Thanks for letting me vent.  Where are the bon bons?

Friday, October 8, 2010

Charley Horses and Other Stuff

The last couple of nights I have been getting excruciating Charley Horses (or muscle spasms) in my legs.
I don't know what is causing this.  I drink plenty of water. 

No one was coming to my jewelry party.  Not a soul.  So, it's cancelled.  Oh well.

I had applied for several receptionist positions with the "other" hospital group.  I did get a call, but the hours wouldn't have worked out with the hours I'm working now, and I have more hours just staying where I'm at.

Every year we have a Red Hat Halloween party.  Last month we started to collect money, and I misplaced it.  It's not alot of money, but still, I can't afford to lose any.

Otherwise I have to say life is good, or I would just give up.  Some days are just tough, but overall, my family is the love of my life, they are in good health, and I am (minus the charley horses). 

There is Applefest this weekend.  I am sure I can't afford to go, but the weather is going to be beautiful, the last of our beautiful fall weather before the air turns cold.  Brrrrrrrrr!

Monday, October 4, 2010

Why I Haven't Blogged

I think I have a boring life.  I have been working and cleaning up after my garage sale (which is taking forever!)  I finished reading Angry Housewifes Eating Bon Bons.  This was a wonderful book, full of delightful characters.  It is about a book club who become the closest of friends over the decades.  I was really sorry when I finished the book and miss my friends!

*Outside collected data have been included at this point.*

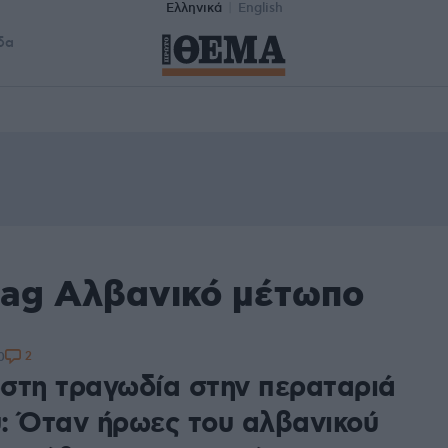
Ελληνικά
English
δα
tag Αλβανικό μέτωπο
2
0
στη τραγωδία στην περαταριά
: Όταν ήρωες του αλβανικού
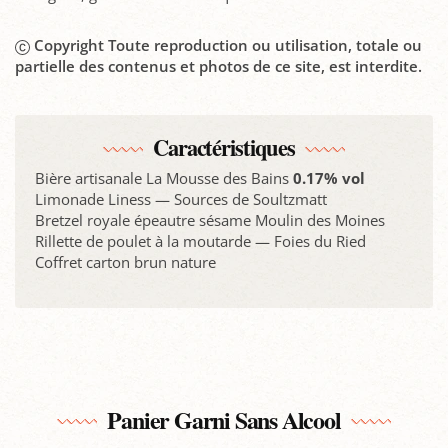
Copyright Toute reproduction ou utilisation, totale ou
partielle des contenus et photos de ce site, est interdite.
Caractéristiques
Bière artisanale La Mousse des Bains
0.17% vol
Limonade Liness — Sources de Soultzmatt
Bretzel royale épeautre sésame Moulin des Moines
Rillette de poulet à la moutarde — Foies du Ried
Coffret carton brun nature
Panier Garni Sans Alcool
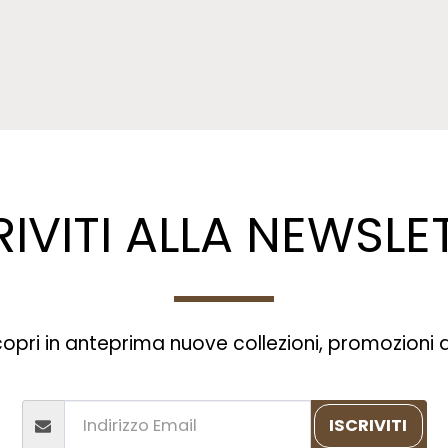
RIVITI ALLA NEWSLE
 scopri in anteprima nuove collezioni, promozioni 
ISCRIVITI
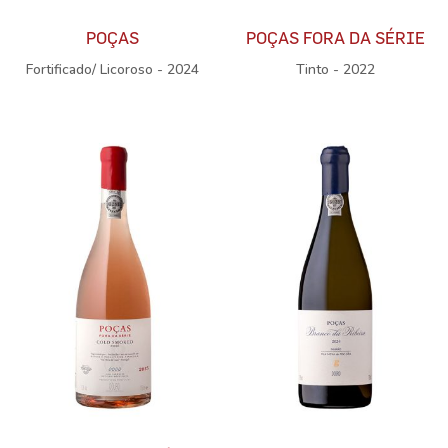
POÇAS
POÇAS FORA DA SÉRIE
Fortificado/ Licoroso - 2024
Tinto - 2022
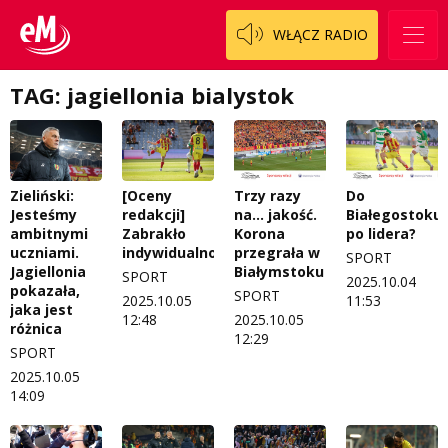
WŁĄCZ RADIO
TAG: jagiellonia bialystok
Zieliński:
[Oceny
Trzy razy
Do
Jesteśmy
redakcji]
na… jakość.
Białegostoku
ambitnymi
Zabrakło
Korona
po lidera?
uczniami.
indywidualności
przegrała w
SPORT
Jagiellonia
Białymstoku
SPORT
2025.10.04
pokazała,
SPORT
2025.10.05
11:53
jaka jest
12:48
2025.10.05
różnica
12:29
SPORT
2025.10.05
14:09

My son got a job!  The place where he was doing his internship hired him as a part time IT specialist.  Part time is better than no time, and he has his foot in the door.

I am still worried about my sister and her family problems.  I cannot get into it, but please pray for her.

I am also concerned for my nephew who is losing so much weight and the doctors don't seem to know what is wrong with him.  I hope I can go to the doctor with him and tell the doctor to get on the stick!

I am starting another home based business, but not getting much of a favorable response.  I need to earn extra income, but can't spend alot of time on my feet since I broke my leg near my ankle.

Well, that's my boring life.  Maybe boring is good?